Data Protection (GDPR)

Data protection refers to the safeguarding of personal data. The notion of personal data is broad, and what qualifies as personal data is any information that either directly or indirectly enables the identification of a person, for example by connecting an individual piece of information to another piece of information. More information on personal data: Office of the Data Protection Ombudsman. Personal data processing related to studies must adhere to the principles of the University of Vaasa data protection policy: University of Vaasa Information Security Policy.

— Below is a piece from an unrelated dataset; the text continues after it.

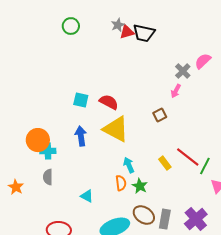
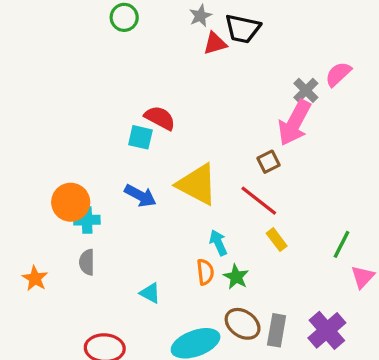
red triangle: (127, 32) -> (215, 43), moved
pink arrow: (176, 91) -> (294, 123), size x2.0
red semicircle: (109, 102) -> (160, 118), moved
blue arrow: (81, 136) -> (140, 196), turned 126
red line: (188, 157) -> (259, 201), moved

Before collecting and processing personal data:

  • Discuss the issue with your thesis supervisor or the teacher in charge of the course
  • Familiarise yourself with the University of Vaasa personal data processing instructions: Data Processing Instructions (NB: The instructions can only be accessed by university personnel) and University of Vaasa Data Protection Statement (NB: currently available only in Finnish).
  • Be sure to provide the research participants with a privacy notice. Further reading available in this guide under Privacy Notice.

While collecting and processing personal data:

  • Limit the processing of personal data to what is necessary to achieve the aims of the thesis. Do not collect personal data “just in case”!
  • Store personal data in a secure way and ensure that third parties do not accidentally or intentionally gain access to personal data.

The student collecting personal data acts as the data controller.